Exercices à réaliser =>
• 1. Reprenez le passage de l'article sur les Journées du patrimoine à Paris, de "Journées du patrimoine : à" jusqu'à "découragé les visiteurs.", en substituant "promeneurs" à "visiteurs".
• 2. Selon l'article sur les Journées du patrimoine à Paris, quel jour les visiteurs devaient-ils faire contrôler leurs sacs pour accéder aux monuments ?

Texte source =>
Journées du patrimoine : à Paris, des sites sous haute surveillance et un peu désertés

Les Journées du patrimoine 2019 sont un peu perturbées, entre les "gilets jaunes", les marches pour le climat et les manifestations contre la réforme des retraites. Plusieurs sites ont finalement décidé de ne pas ouvrir ou de restreindre les visites. Et cela a quelque peu découragé les visiteurs. 

Devant l\'Hôtel de Matignon, la queue n\'est pas bien longue à l\'occasion de l\'édition 2019 des Journées du patrimoine.
Devant l'Hôtel de Matignon, la queue n'est pas bien longue à l'occasion de l'édition 2019 des Journées du patrimoine. (MANON VAUTIER-CHOLLET / RADIO FRANCE)

"Bonjour monsieur, contrôle des sacs s'il vous plaît." Pour pouvoir accéder aux monuments ouverts exceptionnellement à l'occasion des Journées européennes du patrimoine, samedi 21 septembre à Paris, il faut montrer patte blanche. Il faut dire que cette année, elles sont perturbées : manifestation des "gilets jaunes", marche pour le climat, manifestation contre la réforme des retraites ont pour le moins bousculé le programme.

Lignes extraites =>
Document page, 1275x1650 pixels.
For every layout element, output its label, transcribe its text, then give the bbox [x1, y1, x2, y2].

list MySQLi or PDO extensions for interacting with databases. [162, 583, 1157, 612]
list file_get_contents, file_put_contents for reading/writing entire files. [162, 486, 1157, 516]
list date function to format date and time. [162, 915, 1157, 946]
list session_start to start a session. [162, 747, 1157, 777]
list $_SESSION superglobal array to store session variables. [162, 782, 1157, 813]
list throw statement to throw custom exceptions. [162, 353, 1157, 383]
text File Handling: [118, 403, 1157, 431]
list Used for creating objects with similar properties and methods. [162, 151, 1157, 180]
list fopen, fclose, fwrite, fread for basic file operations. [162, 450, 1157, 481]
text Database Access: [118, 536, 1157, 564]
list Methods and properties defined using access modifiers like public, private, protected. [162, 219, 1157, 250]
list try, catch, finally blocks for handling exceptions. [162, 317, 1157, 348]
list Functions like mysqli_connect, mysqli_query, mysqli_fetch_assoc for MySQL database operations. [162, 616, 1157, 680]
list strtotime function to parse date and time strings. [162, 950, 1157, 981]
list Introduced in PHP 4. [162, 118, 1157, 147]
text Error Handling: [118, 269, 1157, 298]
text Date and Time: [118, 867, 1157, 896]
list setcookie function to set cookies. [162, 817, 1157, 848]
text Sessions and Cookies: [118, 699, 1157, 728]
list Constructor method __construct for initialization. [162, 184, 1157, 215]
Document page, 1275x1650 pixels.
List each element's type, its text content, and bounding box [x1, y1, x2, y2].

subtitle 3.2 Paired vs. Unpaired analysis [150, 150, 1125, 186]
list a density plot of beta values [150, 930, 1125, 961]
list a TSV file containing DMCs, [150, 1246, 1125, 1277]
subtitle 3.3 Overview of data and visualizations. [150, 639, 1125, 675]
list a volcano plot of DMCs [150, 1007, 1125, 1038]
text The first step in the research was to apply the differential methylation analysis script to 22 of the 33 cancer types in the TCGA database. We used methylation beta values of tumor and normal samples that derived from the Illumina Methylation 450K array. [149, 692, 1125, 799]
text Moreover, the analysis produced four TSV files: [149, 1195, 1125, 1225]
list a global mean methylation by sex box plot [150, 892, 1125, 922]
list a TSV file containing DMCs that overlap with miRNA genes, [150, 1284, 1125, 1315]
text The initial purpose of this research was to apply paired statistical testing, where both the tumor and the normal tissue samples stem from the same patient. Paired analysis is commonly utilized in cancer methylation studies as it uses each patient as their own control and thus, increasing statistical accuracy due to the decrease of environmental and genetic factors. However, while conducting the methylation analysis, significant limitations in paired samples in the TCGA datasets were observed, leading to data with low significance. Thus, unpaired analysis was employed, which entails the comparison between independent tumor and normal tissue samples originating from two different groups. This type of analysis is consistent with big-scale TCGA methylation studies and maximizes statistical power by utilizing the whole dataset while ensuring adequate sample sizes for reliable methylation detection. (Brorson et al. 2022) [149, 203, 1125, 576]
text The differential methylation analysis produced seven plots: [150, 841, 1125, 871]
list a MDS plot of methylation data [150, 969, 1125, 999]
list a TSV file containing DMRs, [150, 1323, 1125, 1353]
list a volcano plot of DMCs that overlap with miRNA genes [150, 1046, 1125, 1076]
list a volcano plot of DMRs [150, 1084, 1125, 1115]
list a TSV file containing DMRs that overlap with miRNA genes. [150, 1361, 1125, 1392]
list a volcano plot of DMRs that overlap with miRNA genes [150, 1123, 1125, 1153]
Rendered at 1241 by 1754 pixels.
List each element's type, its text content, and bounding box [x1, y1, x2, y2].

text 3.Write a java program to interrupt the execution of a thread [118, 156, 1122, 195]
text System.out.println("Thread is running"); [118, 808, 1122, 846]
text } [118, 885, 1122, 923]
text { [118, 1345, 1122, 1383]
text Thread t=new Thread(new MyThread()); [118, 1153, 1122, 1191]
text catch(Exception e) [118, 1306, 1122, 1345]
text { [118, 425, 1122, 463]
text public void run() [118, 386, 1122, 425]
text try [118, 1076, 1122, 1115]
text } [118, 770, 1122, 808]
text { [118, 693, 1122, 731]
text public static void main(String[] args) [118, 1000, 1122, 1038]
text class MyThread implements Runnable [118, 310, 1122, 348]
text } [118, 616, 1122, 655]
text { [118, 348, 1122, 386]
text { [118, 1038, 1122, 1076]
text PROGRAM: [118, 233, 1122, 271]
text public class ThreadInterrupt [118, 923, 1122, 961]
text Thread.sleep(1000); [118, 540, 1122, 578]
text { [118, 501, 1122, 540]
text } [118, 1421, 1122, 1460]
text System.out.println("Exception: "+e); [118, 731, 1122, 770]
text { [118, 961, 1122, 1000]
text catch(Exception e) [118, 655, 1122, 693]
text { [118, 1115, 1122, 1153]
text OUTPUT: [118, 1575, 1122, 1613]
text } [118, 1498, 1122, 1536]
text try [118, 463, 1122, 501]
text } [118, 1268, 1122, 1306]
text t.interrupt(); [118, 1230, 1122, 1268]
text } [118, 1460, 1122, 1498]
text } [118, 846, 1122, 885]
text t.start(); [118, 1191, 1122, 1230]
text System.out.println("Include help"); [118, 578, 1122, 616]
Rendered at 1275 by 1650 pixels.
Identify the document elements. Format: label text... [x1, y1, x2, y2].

Réponses aux exercices =>
• 1.
Journées du patrimoine : à Paris, des sites sous haute surveillance et un peu désertés

Les Journées du patrimoine 2019 sont un peu perturbées, entre les "gilets jaunes", les marches pour le climat et les manifestations contre la réforme des retraites. Plusieurs sites ont finalement décidé de ne pas ouvrir ou de restreindre les visites. Et cela a quelque peu découragé les promeneurs.

• 2. Le samedi 21 septembre.